_The input_.
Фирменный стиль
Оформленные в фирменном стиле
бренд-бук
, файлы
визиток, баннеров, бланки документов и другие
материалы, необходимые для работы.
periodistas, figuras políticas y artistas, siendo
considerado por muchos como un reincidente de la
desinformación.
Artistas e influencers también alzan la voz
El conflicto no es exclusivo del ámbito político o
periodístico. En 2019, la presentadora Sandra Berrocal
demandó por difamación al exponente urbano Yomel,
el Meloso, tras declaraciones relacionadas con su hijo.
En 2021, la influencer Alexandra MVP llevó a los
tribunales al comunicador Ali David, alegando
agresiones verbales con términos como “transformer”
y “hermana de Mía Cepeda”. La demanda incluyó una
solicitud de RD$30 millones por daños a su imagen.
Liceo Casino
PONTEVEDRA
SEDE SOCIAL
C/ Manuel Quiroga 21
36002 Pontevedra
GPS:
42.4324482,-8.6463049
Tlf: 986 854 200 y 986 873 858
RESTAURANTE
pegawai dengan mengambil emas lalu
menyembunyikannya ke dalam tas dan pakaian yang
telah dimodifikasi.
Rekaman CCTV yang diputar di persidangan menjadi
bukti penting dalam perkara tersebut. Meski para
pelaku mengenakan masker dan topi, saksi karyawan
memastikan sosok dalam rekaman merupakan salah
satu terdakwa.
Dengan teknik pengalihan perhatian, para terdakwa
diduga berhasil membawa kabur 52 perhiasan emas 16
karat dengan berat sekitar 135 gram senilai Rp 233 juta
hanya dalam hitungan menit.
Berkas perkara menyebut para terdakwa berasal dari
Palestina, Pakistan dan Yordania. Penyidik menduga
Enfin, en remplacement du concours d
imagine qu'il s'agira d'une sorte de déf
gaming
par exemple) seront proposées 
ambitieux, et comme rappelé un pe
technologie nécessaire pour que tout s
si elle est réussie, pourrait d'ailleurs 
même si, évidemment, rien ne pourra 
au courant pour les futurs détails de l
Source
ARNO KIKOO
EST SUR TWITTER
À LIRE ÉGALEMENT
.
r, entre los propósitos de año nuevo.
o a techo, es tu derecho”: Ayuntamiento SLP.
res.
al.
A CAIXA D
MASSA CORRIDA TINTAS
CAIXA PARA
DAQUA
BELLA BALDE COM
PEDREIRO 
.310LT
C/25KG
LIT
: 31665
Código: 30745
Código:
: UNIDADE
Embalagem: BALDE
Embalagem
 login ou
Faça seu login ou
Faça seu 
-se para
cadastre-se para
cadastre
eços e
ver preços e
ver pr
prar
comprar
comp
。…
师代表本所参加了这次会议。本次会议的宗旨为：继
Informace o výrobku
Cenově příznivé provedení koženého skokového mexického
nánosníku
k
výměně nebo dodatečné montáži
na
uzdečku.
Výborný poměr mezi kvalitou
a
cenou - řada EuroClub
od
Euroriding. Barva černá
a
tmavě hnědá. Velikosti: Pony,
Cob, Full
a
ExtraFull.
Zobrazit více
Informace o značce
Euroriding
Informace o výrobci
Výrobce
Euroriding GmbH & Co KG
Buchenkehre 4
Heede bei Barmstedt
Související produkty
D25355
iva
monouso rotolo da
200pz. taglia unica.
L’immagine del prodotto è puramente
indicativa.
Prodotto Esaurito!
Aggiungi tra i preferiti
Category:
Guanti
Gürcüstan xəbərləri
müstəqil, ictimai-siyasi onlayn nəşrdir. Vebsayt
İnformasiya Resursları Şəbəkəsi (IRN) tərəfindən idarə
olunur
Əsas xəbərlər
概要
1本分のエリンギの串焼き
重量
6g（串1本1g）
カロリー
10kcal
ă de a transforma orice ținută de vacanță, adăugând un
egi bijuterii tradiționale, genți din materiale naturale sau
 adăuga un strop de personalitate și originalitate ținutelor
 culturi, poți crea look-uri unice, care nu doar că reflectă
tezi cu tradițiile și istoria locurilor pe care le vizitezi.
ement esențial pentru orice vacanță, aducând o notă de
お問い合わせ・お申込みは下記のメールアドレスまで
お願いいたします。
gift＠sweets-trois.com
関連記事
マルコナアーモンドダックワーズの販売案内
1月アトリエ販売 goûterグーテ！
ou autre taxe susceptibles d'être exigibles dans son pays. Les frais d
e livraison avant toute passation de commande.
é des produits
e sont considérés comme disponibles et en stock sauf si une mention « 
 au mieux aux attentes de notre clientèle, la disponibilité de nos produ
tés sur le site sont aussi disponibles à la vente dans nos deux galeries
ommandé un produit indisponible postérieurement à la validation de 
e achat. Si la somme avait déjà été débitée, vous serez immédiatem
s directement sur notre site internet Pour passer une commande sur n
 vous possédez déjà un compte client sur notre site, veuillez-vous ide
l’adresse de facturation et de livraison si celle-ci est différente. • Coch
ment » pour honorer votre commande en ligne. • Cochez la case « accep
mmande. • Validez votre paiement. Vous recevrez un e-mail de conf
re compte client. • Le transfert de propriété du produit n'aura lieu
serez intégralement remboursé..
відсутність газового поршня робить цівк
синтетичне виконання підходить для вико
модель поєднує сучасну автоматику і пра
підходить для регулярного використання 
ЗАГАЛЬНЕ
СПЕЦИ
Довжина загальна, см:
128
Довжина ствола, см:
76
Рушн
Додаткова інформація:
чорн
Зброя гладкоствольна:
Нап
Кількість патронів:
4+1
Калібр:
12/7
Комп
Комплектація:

_Exercise prompt_.
Give nothing but the count of lines in the listing above that hold the string "care".

_Result of the exercise_.
2